# UK Meet, the low down.



## Nikki (Jul 11, 2000)

Well, we met up at London Victoria, at the left Luggage ramp at, ALMOST 12pm. In fact, i was early, nearly 40 minutes early, as was to meet DrDevil before others arrived. At first, i had problems even finding the Left Luggage area and wandered aimlessly for about 5 minutes after getting off my train. Great. If i can't find it, how will anyone else find it????







Anyway, i finally found a sign pointing to it! Alas, i couldn't see anyone there. So went and sat down at costa coffee. I then text our DrDevil to find out where he was, hmmm....then he walked up behind me. I had apparently looked right at him and walked past.
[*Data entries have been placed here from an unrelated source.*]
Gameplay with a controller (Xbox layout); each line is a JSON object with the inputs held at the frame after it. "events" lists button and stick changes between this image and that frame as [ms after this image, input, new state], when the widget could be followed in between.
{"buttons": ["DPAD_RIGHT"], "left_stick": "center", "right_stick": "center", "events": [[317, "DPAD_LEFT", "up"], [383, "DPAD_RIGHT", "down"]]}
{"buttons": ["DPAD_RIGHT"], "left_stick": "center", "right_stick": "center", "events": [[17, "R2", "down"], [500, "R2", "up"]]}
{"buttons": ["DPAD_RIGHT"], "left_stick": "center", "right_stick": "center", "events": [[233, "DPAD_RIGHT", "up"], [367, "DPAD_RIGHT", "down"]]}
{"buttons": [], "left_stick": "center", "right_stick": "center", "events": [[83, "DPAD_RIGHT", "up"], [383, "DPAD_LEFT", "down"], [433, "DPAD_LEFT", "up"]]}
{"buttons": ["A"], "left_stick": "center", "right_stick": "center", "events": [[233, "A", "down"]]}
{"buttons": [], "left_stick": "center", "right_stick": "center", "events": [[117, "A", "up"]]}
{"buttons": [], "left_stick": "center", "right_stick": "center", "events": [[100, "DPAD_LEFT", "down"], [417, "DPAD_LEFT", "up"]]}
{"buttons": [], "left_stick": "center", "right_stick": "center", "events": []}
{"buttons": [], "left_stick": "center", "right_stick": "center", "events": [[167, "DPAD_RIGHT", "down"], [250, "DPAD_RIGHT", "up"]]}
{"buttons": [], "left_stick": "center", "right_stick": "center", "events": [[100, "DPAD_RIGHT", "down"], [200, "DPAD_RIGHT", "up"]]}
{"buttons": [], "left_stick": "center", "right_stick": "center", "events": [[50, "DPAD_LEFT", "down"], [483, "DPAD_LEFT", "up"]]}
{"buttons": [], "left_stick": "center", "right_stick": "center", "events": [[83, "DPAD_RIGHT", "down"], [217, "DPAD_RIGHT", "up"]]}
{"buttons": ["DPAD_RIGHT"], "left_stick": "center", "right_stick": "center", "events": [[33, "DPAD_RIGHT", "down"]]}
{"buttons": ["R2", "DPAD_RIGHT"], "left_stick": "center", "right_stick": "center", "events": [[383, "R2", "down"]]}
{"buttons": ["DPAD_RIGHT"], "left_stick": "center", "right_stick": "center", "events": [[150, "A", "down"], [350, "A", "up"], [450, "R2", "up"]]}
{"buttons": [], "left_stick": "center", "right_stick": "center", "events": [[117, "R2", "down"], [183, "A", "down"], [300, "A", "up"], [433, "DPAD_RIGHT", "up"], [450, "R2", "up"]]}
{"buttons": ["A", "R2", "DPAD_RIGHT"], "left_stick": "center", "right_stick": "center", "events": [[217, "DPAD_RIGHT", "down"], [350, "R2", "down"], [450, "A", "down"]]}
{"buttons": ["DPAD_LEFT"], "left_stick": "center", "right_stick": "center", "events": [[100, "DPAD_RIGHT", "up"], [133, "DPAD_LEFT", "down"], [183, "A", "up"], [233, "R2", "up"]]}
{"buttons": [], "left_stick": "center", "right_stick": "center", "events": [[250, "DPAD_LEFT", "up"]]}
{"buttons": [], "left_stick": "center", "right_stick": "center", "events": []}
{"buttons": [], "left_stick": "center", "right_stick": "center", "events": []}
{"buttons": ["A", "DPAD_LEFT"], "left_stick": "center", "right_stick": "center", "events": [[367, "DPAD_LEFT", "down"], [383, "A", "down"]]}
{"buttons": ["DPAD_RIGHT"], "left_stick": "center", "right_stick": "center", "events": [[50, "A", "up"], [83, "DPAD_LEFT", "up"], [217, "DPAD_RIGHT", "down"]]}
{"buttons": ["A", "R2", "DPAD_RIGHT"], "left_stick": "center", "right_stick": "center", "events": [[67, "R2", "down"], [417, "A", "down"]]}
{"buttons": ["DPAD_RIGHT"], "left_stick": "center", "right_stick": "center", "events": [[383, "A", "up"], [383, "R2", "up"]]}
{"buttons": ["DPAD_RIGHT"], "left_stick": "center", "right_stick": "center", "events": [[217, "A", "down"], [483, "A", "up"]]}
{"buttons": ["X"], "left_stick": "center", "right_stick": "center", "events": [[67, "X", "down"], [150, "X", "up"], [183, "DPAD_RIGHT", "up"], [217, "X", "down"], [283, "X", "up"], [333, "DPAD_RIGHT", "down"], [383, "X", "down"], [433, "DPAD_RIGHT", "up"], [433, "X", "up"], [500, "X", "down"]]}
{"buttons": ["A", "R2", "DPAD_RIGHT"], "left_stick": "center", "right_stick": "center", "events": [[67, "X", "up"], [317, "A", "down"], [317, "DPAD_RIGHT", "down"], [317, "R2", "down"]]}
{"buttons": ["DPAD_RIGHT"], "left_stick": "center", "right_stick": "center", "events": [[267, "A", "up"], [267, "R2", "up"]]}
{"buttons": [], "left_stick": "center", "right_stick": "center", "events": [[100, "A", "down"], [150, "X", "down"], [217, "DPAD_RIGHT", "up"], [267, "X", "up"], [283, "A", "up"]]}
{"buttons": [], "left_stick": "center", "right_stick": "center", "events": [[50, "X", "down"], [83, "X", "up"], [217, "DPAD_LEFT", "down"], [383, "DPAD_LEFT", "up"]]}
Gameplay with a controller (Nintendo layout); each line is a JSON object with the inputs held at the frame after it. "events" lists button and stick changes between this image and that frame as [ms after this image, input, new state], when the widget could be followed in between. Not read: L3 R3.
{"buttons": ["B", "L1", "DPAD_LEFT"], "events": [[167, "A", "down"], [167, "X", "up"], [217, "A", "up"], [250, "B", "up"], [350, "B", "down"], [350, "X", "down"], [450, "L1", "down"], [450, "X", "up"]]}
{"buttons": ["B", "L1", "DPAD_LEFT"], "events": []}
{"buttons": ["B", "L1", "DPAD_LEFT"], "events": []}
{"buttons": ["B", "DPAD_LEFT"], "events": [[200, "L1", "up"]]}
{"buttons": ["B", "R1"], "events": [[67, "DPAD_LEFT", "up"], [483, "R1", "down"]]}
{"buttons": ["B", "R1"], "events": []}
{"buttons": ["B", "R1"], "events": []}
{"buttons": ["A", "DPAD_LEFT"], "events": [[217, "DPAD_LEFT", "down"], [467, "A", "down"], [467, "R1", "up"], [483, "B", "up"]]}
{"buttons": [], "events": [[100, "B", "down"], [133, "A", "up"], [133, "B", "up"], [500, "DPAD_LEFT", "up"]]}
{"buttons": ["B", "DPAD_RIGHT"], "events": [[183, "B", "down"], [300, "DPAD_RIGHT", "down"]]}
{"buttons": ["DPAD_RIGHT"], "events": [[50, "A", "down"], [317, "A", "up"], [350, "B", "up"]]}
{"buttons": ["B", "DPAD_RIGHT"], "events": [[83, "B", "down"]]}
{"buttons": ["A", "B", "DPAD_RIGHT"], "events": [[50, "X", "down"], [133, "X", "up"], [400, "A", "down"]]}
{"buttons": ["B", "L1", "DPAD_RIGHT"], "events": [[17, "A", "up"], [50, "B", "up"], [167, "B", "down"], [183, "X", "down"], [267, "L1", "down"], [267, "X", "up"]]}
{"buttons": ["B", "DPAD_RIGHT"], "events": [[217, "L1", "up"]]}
The thing is, i have met him before. lol!I then recieved a message from JoT telling me she was there wearing a lilac top, black jeans and carrying a large red paperback. She craftily heard my mobile phone beep, then came over to join us. Yes, quite a gathering.After a while, and a cup of tea we decided to go to the left luggage area and wait. Then the lovely Joshua met us, shortly followed by Blossom, Carla777 and Jo. Excellent. One of the first things we thought was how to we ask who we are meeting. lol. What on earth do you say when meeting up with IBS sufferers. Most said, "Are you from the..." Yes yes, thats us. lol.We were missing a couple of people, Shadowz was one of them. We thought she might have got lost, same as me, looking for the left luggage. So, Joshua and i went on a search of Victoria station. We asked security to put an announcement over the loud speaker for her. They did it too. *"Could Shadowz please make her way to the left Luggage area but platform 7 to meet her party please. Thankyou".* She still didn't turn up. To say we were dissapointed was an understatement.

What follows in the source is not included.